───── THE RECORDS

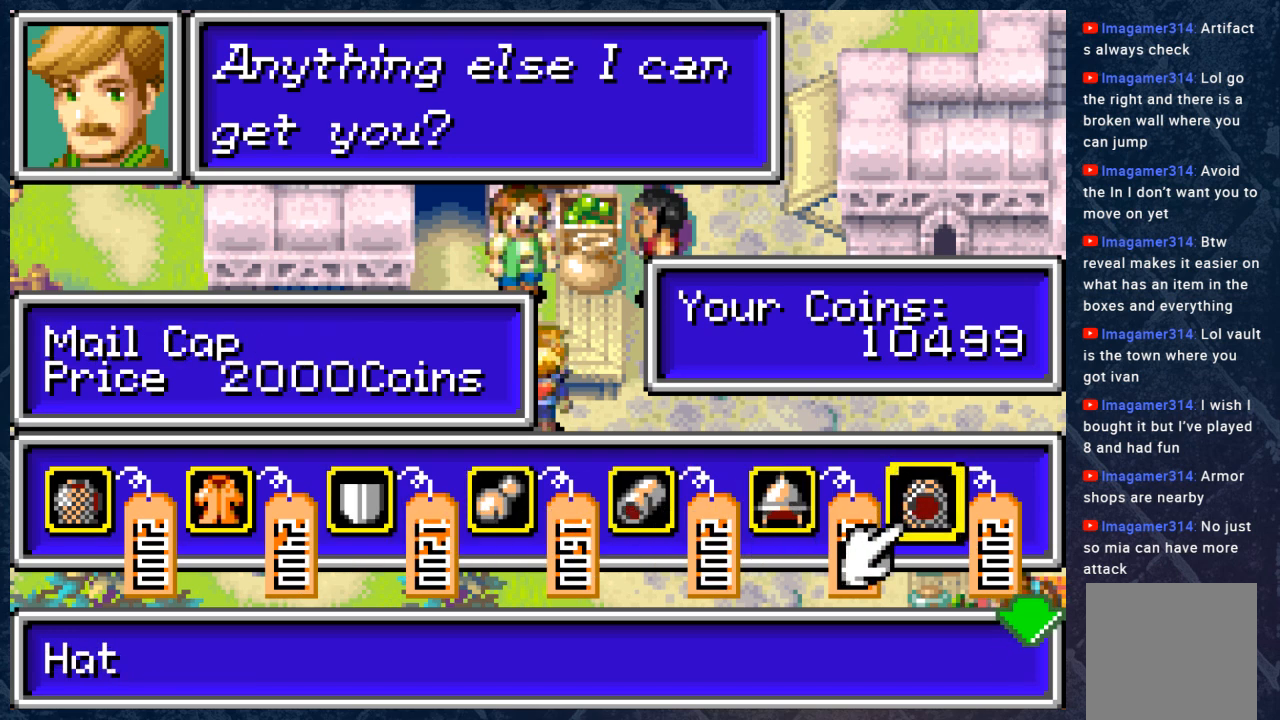
{"buttons": [], "left_stick": "center", "right_stick": "center", "events": [[17, "DPAD_RIGHT", "up"], [300, "DPAD_LEFT", "down"], [383, "DPAD_LEFT", "up"]]}
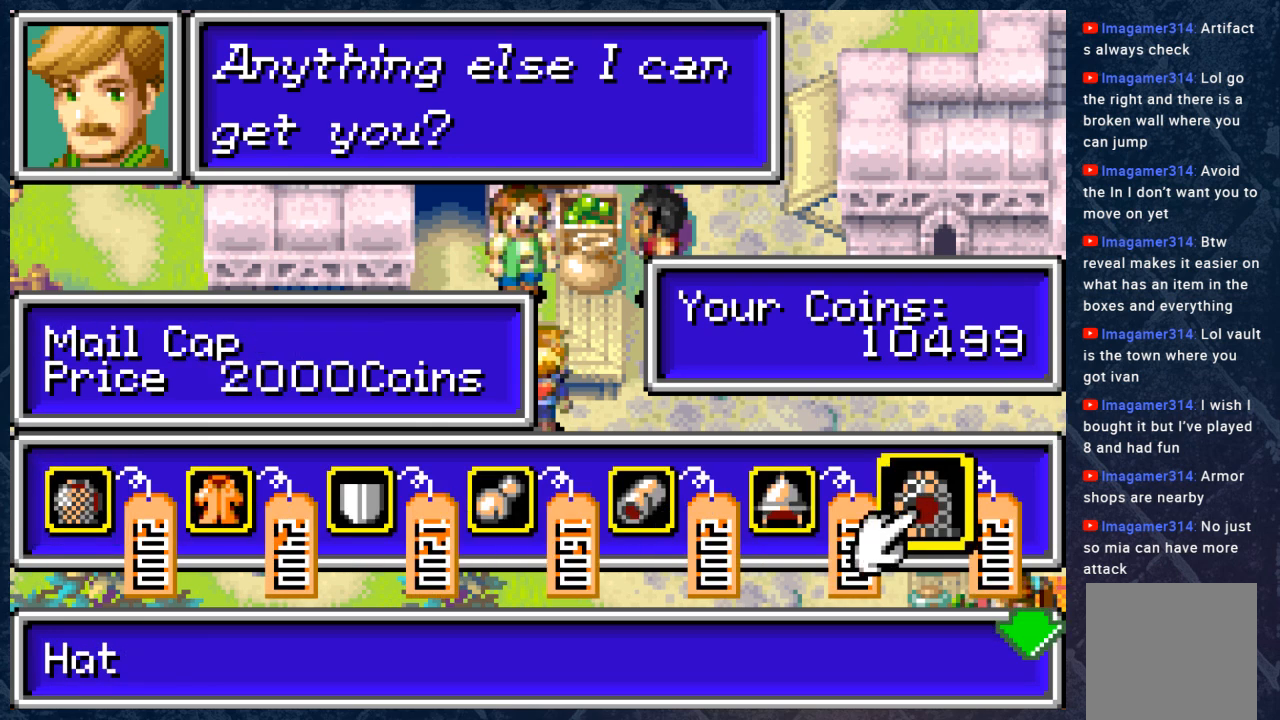
{"buttons": [], "left_stick": "center", "right_stick": "center", "events": [[200, "A", "down"], [317, "A", "up"]]}
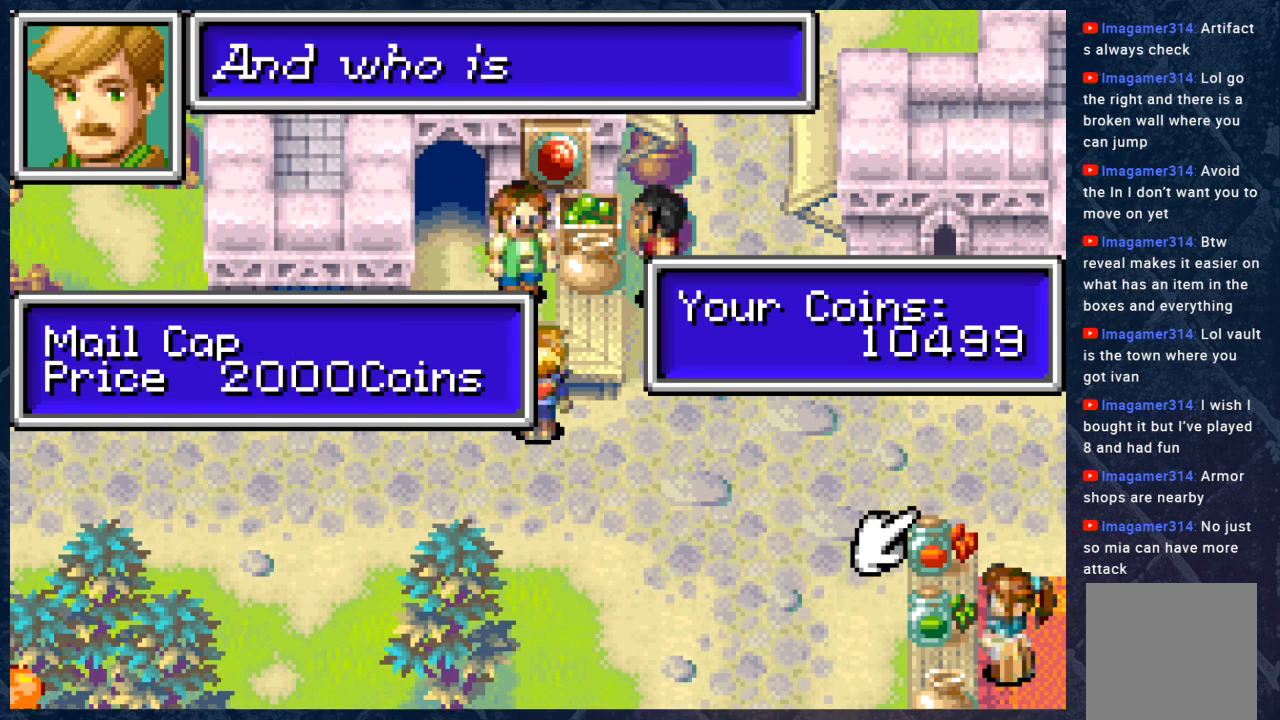
{"buttons": [], "left_stick": "center", "right_stick": "center", "events": []}
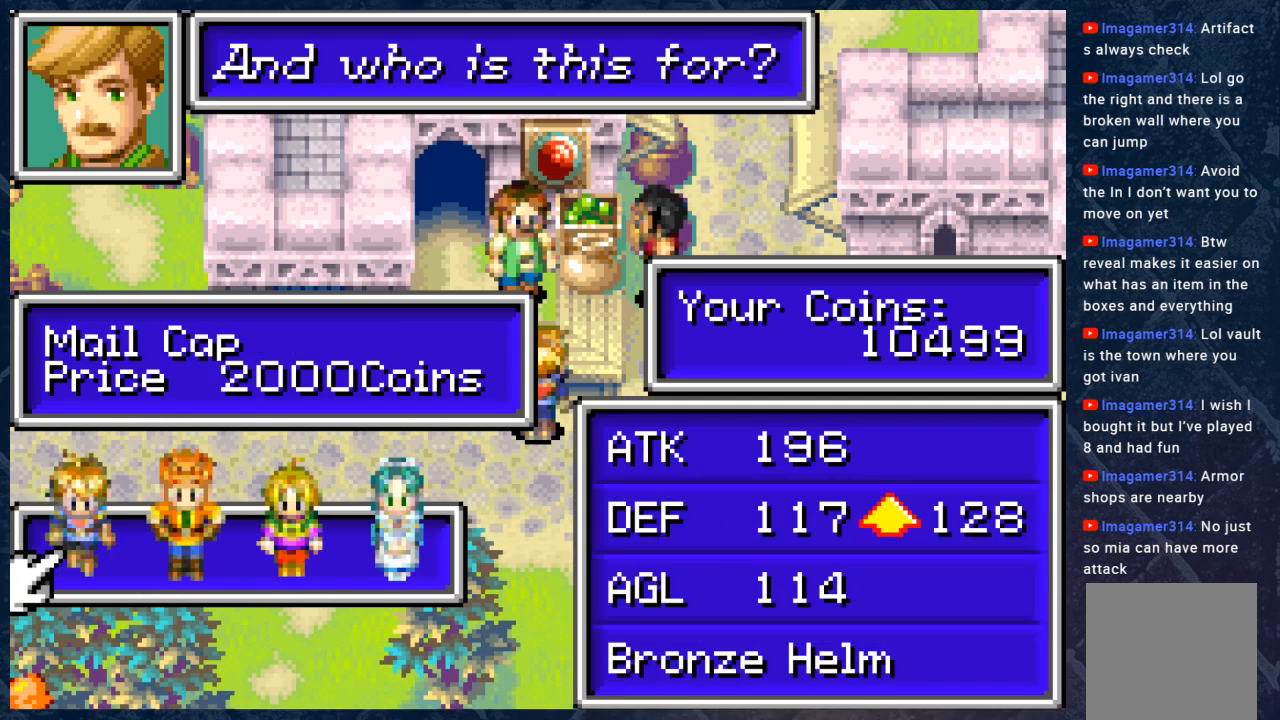
{"buttons": ["DPAD_RIGHT"], "left_stick": "center", "right_stick": "center", "events": [[150, "DPAD_RIGHT", "down"], [217, "DPAD_RIGHT", "up"], [467, "DPAD_RIGHT", "down"]]}
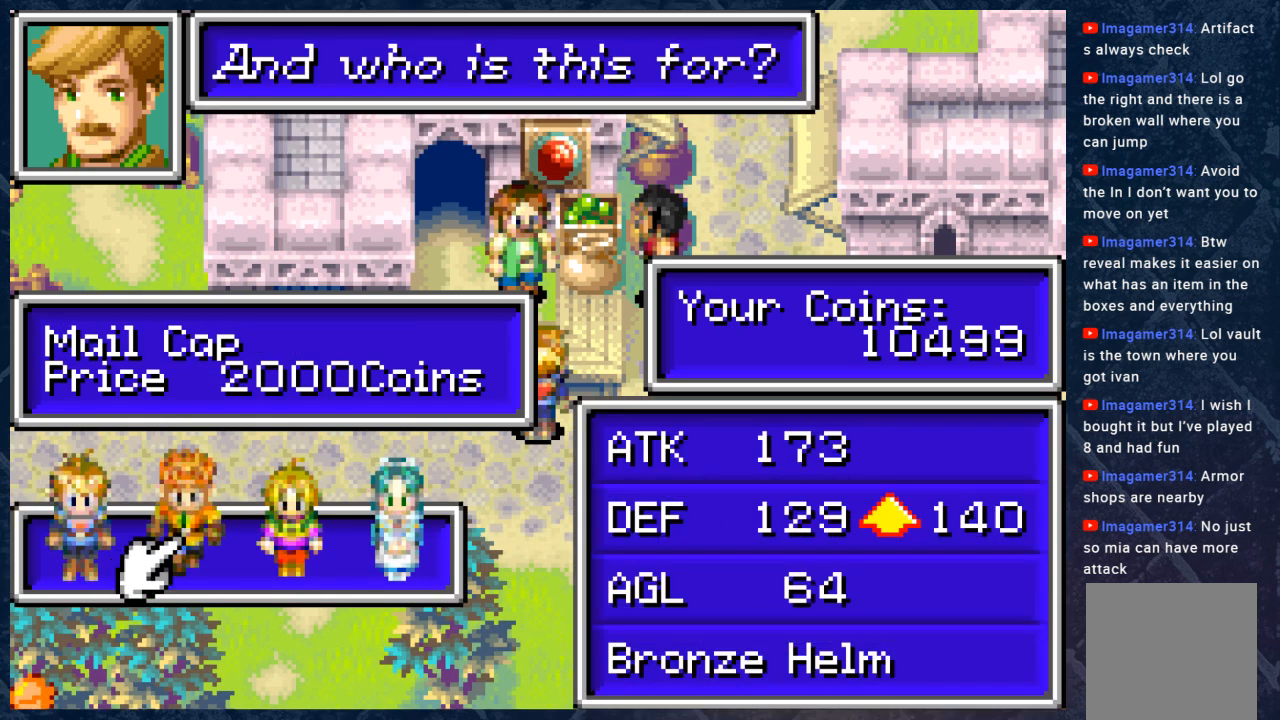
{"buttons": [], "left_stick": "center", "right_stick": "center", "events": [[117, "DPAD_RIGHT", "up"], [367, "DPAD_RIGHT", "down"], [483, "DPAD_RIGHT", "up"]]}
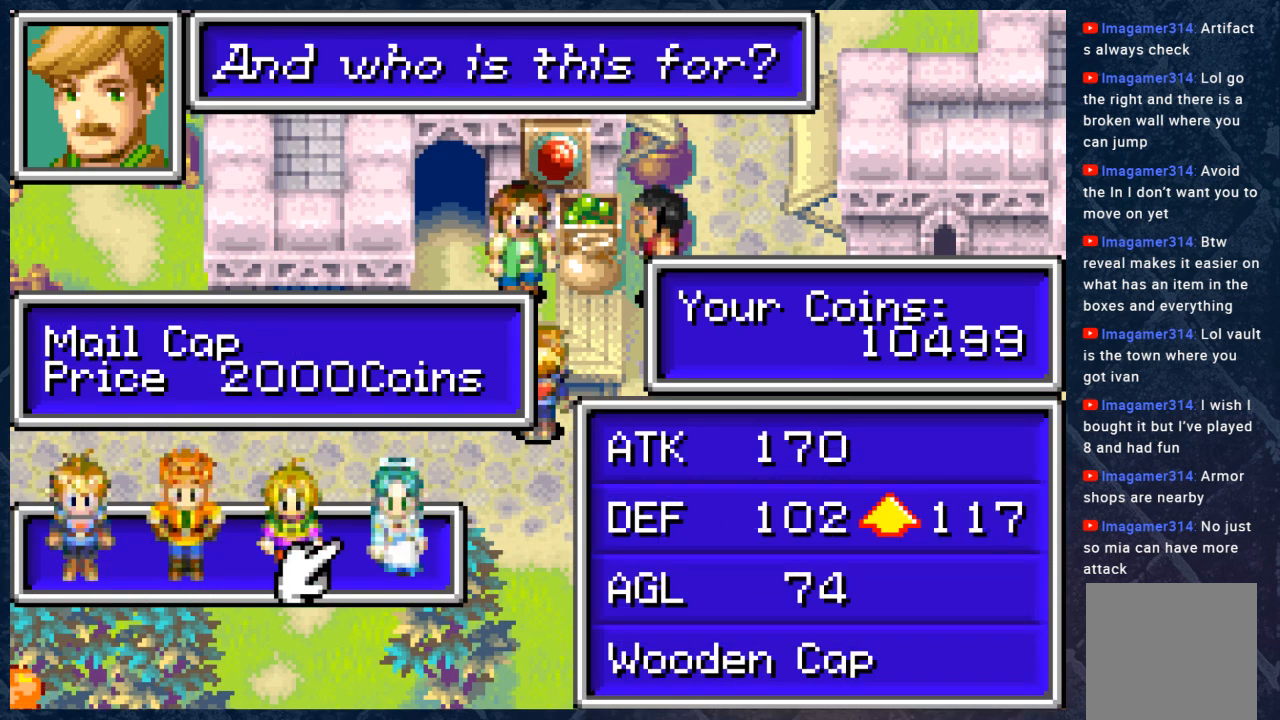
{"buttons": [], "left_stick": "center", "right_stick": "center", "events": [[150, "B", "down"], [283, "B", "up"]]}
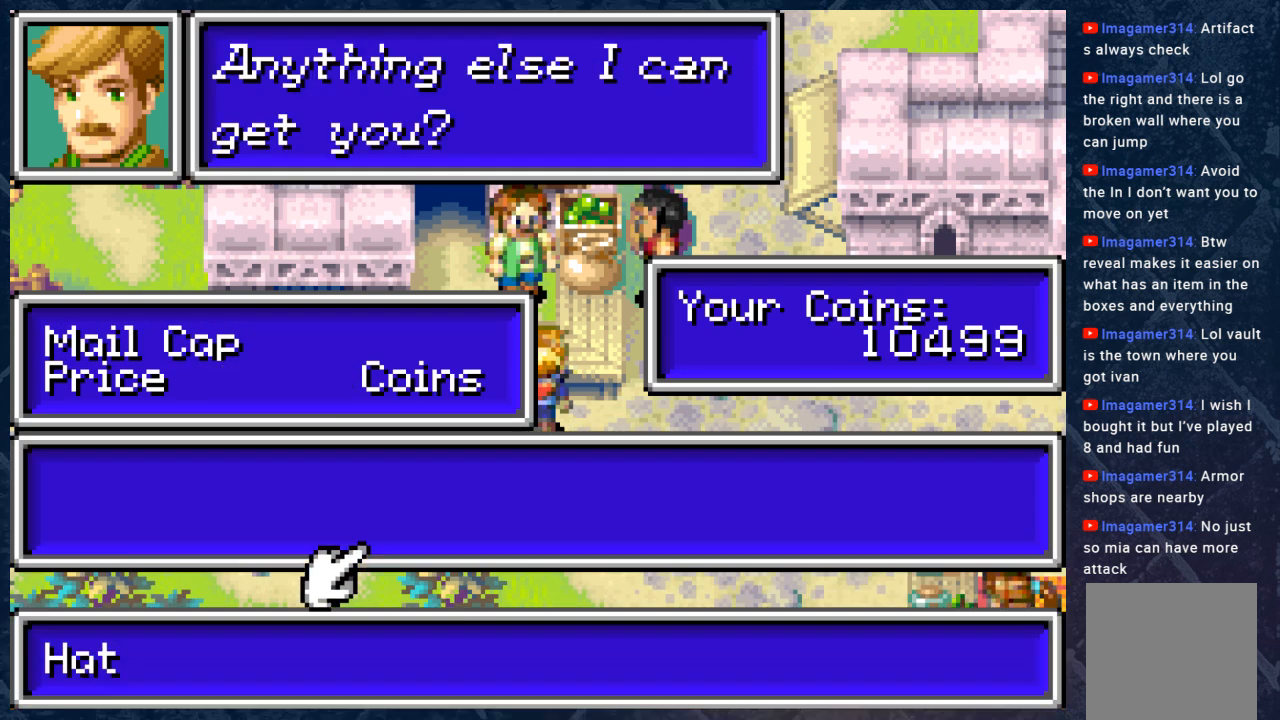
{"buttons": [], "left_stick": "center", "right_stick": "center", "events": []}
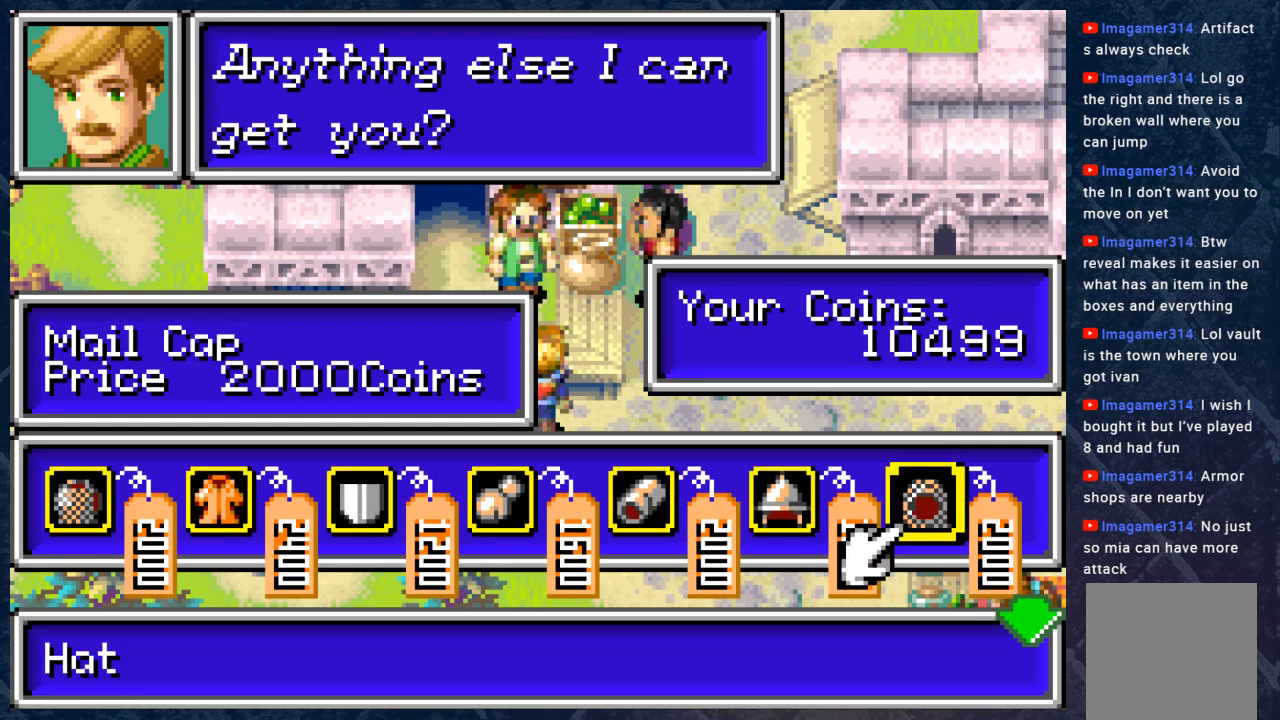
{"buttons": [], "left_stick": "center", "right_stick": "center", "events": []}
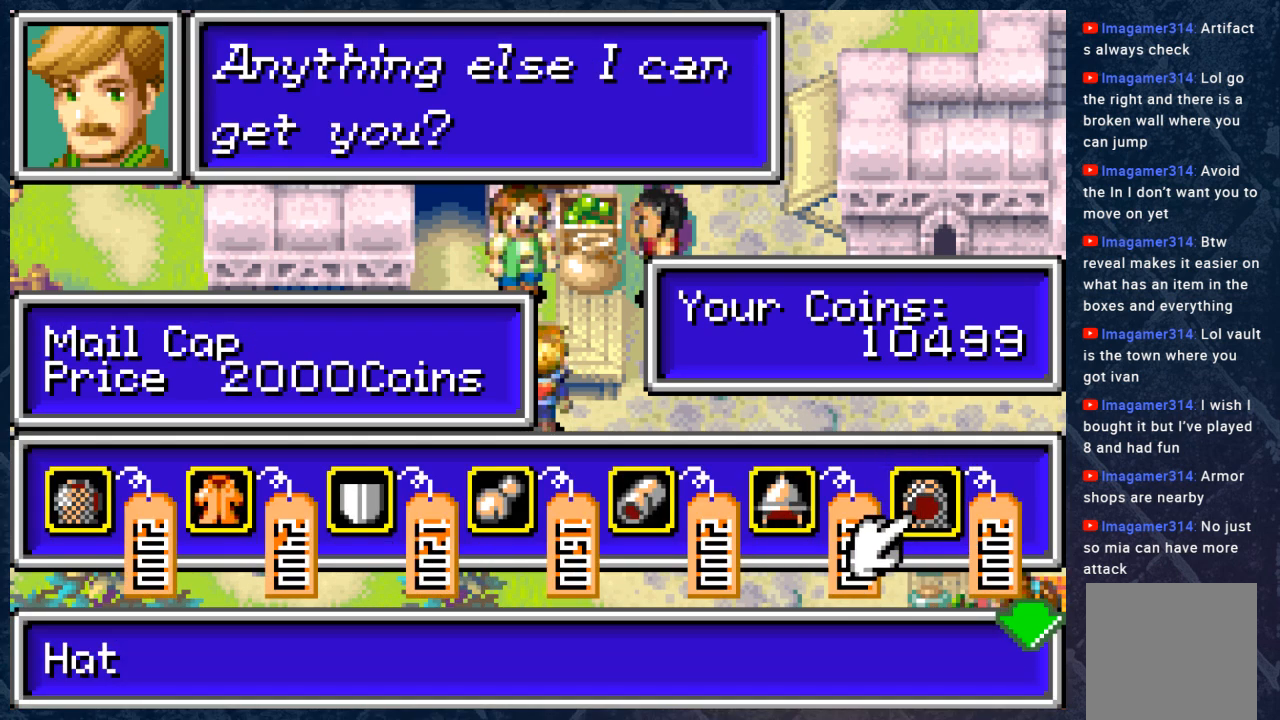
{"buttons": [], "left_stick": "center", "right_stick": "center", "events": []}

──────────

▶ _ASSIGNMENT_:
Would you write out an exact copy of the entries above, with no images?

▶ _RESULT_:
{"buttons": [], "left_stick": "center", "right_stick": "center", "events": [[17, "DPAD_RIGHT", "up"], [300, "DPAD_LEFT", "down"], [383, "DPAD_LEFT", "up"]]}
{"buttons": [], "left_stick": "center", "right_stick": "center", "events": [[200, "A", "down"], [317, "A", "up"]]}
{"buttons": [], "left_stick": "center", "right_stick": "center", "events": []}
{"buttons": ["DPAD_RIGHT"], "left_stick": "center", "right_stick": "center", "events": [[150, "DPAD_RIGHT", "down"], [217, "DPAD_RIGHT", "up"], [467, "DPAD_RIGHT", "down"]]}
{"buttons": [], "left_stick": "center", "right_stick": "center", "events": [[117, "DPAD_RIGHT", "up"], [367, "DPAD_RIGHT", "down"], [483, "DPAD_RIGHT", "up"]]}
{"buttons": [], "left_stick": "center", "right_stick": "center", "events": [[150, "B", "down"], [283, "B", "up"]]}
{"buttons": [], "left_stick": "center", "right_stick": "center", "events": []}
{"buttons": [], "left_stick": "center", "right_stick": "center", "events": []}
{"buttons": [], "left_stick": "center", "right_stick": "center", "events": []}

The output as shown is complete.